C’est un grand bond en avant que viennent de faire les autorités aéronautiques chinoises. L’Administration de l’aviation civile de Chine (CAAC) vient de mener à terme son tout premier processus de certification complet pour un moteur aéronautique. Le WZ16, turbine d’hélicoptère développée par Safran Helicopter Engines avec Harbin Dongan Engine et le Hunan Aerospace Propulsion Research Institute (HAPRI) – tous deux membres d’Aero Engine Corporation of China (AECC) – a ainsi obtenu son certificat de type (TC) le 8 octobre. La nouvelle a été annoncée deux jours plus tard à l’occasion de la China Helicopter Exposition, à Tianjin.
Au contraire des précédents processus de certification qu’elle avait effectués, la CAAC ne s’est pas appuyée sur les travaux préalablement réalisés par ses homologues occidentaux, EASA ou FAA. L’administration chinoise a donc mené elle-même tous les essais nécessaires, avec parfois des critères spécifiques, et a bien attribué un TC et non une validation de certificat de type (VTC) comme c’était le cas jusque-ici. Le WZ16 avait pourtant déjà obtenu sa certification européenne en avril 2018, sous la dénomination Ardiden 3C.

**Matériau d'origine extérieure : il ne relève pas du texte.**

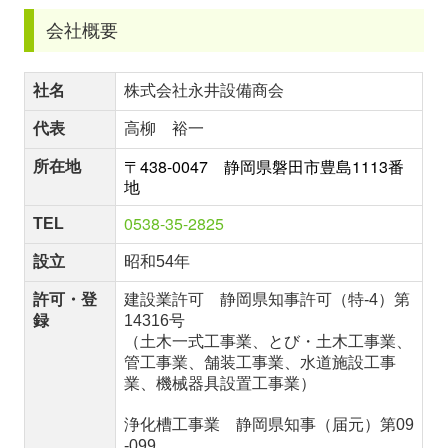
会社概要
社名
株式会社永井設備商会
代表
高柳 裕一
〒438-0047　静岡県磐田市豊島1113番
所在地
地
0538-35-2825
TEL
設立
昭和54年
許可・登
建設業許可 静岡県知事許可（特-4）第
録
14316号
（土木一式工事業、とび・土木工事業、
管工事業、舗装工事業、水道施設工事
業、機械器具設置工事業）
浄化槽工事業 静岡県知事（届元）第09
‐099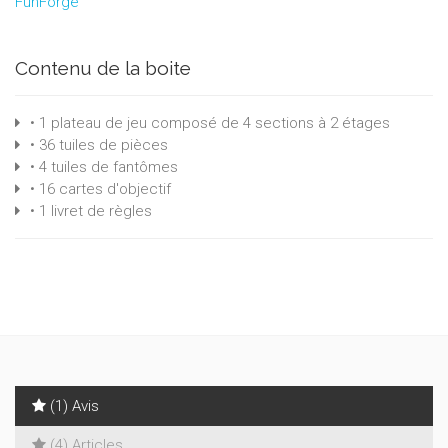
FunForge
Contenu de la boite
• 1 plateau de jeu composé de 4 sections à 2 étages
• 36 tuiles de pièces
• 4 tuiles de fantômes
• 16 cartes d'objectif
• 1 livret de règles
(1) Avis
(4) Articles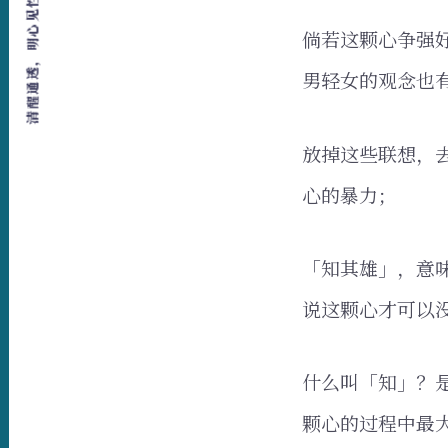
清醒通透，明心见性，爱，自由，行动
倘若这颗心争强
男轻女的观念也
放掉这些联想，
心的暴力；
「知其雄」，意
说这颗心才可以
什么叫「知」？
颗心的过程中最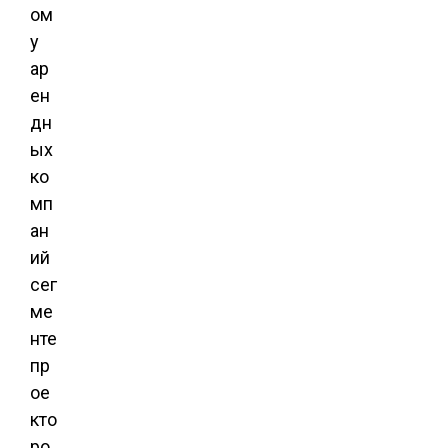
ом
у
ар
ен
дн
ых
ко
мп
ан
ий
сег
ме
нте
пр
ое
кто
ро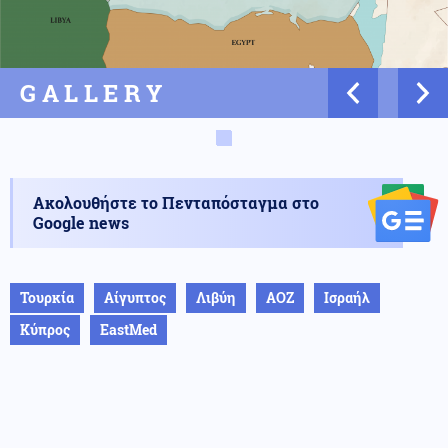
GALLERY
Ακολουθήστε το Πενταπόσταγμα στο
Google news
Τουρκία
Αίγυπτος
Λιβύη
ΑΟΖ
Ισραήλ
Κύπρος
EastMed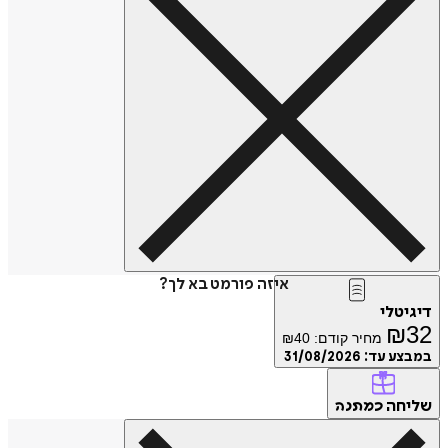
איזה פורמט בא לך?
דיגיטלי
₪
32
מחיר קודם:
40
₪
במבצע עד:
31/08/2026
שליחה
כמתנה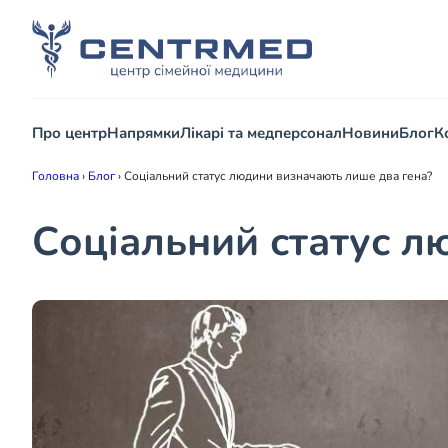
Про центр
Напрямки
Лікарі та медперсонал
Новини
Блог
К
Головна
›
Блог
›
Соціальний статус людини визначають лише два гена?
Соціальний статус л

Participation industrielle
De même, le processus de certification a été directement réalisé avec Harbin Dongan Engine. Le motoriste chinois est donc le possesseur du TC, tandis que Safran Helicopter Engines détient le sésame européen. Le motoriste français a tout de même apporté un soutien à son partenaire via sa filiale locale, basée à Pékin, et l’envoi d’équipes sur place. Au-delà de la certification, Harbin Dongan Engine a participé directement au développement du moteur avec la conception du compresseur basse pression (LP) et des accessoires, de même que HAPRI. La production sera répartie à parité entre la France et la Chine.
Le processus a tout de même pris du temps. Si le calendrier est à peu près tenu depuis dix-huit mois – lors de l’obtention du TC européen, la certification chinoise était annoncée pour septembre 2019 – il n’en a pas toujours été de même. Le partenariat entre Safran Helicopter Engines et Harbin Dongan Engine date ainsi de 2008. Et lors des premières rotations du moteur en 2013, la date d’une certification chinoise pour fin 2015 était avancée. Enfin, l’Ardiden 3C/WZ16 a été homologué après l’Ardiden 3G – à l’architecture similaire – pourtant lancé trois ans après.
L’AC352 et le WZ16 lors de leur premier vol en 2016. © Avicopter
Phase d’apprentissage
Quoi qu’il en soit, l’objectif pour les Chinois ne se situe clairement pas du côté du calendrier, mais de l’apprentissage. La Chine n’a jusque-là réalisé que des moteurs militaires et doit encore faire des progrès avant d’arriver à développer un moteur civil certifiable. C’est dans ce but qu’a été créé AECC en 2016 – un consortium public qui regroupe l’ensemble des compétences chinoises sur les moteurs aéronautiques – avec un budget de près de sept milliards d’euros.
L’expérience acquise avec le WZ16 est donc précieuse sur la façon de concevoir un moteur pour Harbin Dongan Engine et le reste du consortium, mais aussi de le certifier pour la CAAC. Et cette expérience pourrait s’étendre à l’après-vente, les dirigeants du motoriste chinois ayant fait part de leur volonté de participer au maintien de la navigabilité et au soutien du WZ16 aux côtés de Safran Helicopters Engines.
Il faudra tout de même patienter encore un peu avant de voir ce moteur de 1700 chevaux sur arbre (shp) en service. Celui-ci doit équiper l’AC352 d’Avicopter, développé à partir du H175 d’Airbus Helicopters. Le couple a volé pour la première fois fin 2016, mais la mise au point de l’hélicoptère demande encore du travail. Il ne devrait pas être certifié avant la fin de l’année prochaine. Il n’y a pas de carnet de commandes connu, mais la Chine n’avait pas hésité à acheter 120 moteurs dès 2014 pour soutenir le programme.